- What you will do -
Search the records for the string "simply", and show each line where it appears.

[Data extracted from a collection]
★ ★ ★ ★ ★ ★ ★

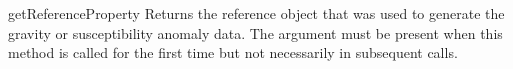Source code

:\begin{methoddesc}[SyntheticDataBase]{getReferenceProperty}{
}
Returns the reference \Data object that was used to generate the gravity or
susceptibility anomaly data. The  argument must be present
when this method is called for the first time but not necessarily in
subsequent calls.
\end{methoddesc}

★ ★ ★ ★ ★ ★ ★

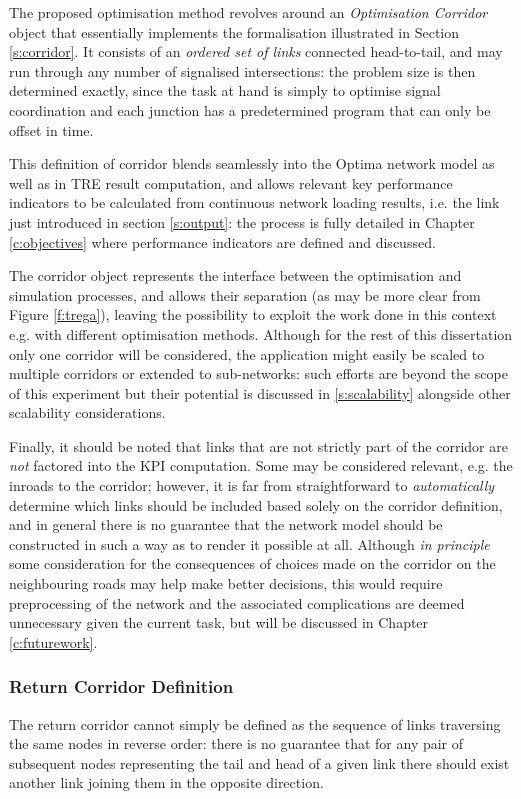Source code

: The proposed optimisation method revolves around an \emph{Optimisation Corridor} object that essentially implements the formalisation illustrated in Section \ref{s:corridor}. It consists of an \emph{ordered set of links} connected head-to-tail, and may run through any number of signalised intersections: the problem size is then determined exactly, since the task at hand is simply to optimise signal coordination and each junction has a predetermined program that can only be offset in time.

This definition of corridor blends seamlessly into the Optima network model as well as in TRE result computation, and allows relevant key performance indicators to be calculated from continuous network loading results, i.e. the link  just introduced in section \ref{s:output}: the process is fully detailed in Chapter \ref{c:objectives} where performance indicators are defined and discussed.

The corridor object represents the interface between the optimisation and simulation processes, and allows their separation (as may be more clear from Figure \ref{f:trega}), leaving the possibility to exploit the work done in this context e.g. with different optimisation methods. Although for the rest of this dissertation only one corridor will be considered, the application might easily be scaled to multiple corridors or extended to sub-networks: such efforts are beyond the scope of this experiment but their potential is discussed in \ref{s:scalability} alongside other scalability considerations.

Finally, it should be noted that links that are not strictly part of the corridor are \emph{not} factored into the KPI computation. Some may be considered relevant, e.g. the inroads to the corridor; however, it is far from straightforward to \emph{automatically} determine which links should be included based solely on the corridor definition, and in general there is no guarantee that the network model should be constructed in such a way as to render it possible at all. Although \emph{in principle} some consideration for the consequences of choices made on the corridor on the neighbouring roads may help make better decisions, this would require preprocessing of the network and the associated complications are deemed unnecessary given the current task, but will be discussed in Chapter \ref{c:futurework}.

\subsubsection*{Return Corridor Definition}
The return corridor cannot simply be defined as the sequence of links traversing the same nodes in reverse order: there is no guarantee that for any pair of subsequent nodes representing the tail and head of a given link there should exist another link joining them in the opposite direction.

★ ★ ★ ★ ★ ★ ★

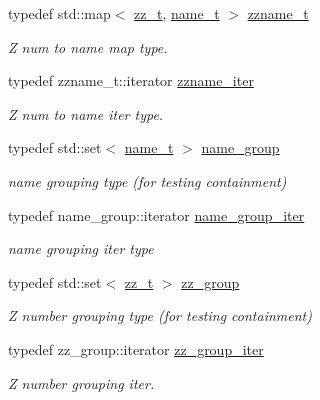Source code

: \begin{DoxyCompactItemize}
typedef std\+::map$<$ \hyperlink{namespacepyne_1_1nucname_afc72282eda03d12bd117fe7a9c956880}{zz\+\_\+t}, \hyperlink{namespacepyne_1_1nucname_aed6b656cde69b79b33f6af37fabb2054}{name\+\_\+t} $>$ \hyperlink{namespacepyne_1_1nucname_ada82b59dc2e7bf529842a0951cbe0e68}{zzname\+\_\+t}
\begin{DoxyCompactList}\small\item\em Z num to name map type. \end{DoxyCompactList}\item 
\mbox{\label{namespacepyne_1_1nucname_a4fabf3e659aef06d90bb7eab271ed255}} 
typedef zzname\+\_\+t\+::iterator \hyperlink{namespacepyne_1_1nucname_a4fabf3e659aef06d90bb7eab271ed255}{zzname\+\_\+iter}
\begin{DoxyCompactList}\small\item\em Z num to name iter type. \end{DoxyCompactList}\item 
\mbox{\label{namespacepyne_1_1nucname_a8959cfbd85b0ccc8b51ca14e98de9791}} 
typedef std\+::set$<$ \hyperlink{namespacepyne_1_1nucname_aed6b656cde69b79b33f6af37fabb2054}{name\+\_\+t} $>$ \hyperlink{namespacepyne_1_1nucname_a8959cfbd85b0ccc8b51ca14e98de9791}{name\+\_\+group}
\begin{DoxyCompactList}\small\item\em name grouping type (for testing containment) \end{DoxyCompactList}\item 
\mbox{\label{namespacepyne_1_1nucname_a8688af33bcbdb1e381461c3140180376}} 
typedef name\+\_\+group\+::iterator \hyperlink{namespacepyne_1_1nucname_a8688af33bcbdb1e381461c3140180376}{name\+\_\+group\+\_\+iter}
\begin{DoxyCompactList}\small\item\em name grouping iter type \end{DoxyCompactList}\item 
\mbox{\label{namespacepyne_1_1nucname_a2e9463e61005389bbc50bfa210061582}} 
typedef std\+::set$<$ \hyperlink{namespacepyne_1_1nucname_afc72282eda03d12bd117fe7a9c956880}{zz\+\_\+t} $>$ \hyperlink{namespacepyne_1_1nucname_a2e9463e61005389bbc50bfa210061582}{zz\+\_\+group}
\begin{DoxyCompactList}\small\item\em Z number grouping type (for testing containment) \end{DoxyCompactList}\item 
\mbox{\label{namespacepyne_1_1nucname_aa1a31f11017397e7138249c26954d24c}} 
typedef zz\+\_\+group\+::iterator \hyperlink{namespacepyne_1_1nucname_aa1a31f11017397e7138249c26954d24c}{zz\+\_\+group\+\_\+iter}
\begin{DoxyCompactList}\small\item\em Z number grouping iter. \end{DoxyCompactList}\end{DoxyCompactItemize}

★ ★ ★ ★ ★ ★ ★

- Answer section -
: The proposed optimisation method revolves around an \emph{Optimisation Corridor} object that essentially implements the formalisation illustrated in Section \ref{s:corridor}. It consists of an \emph{ordered set of links} connected head-to-tail, and may run through any number of signalised intersections: the problem size is then determined exactly, since the task at hand is simply to optimise signal coordination and each junction has a predetermined program that can only be offset in time.
The return corridor cannot simply be defined as the sequence of links traversing the same nodes in reverse order: there is no guarantee that for any pair of subsequent nodes representing the tail and head of a given link there should exist another link joining them in the opposite direction.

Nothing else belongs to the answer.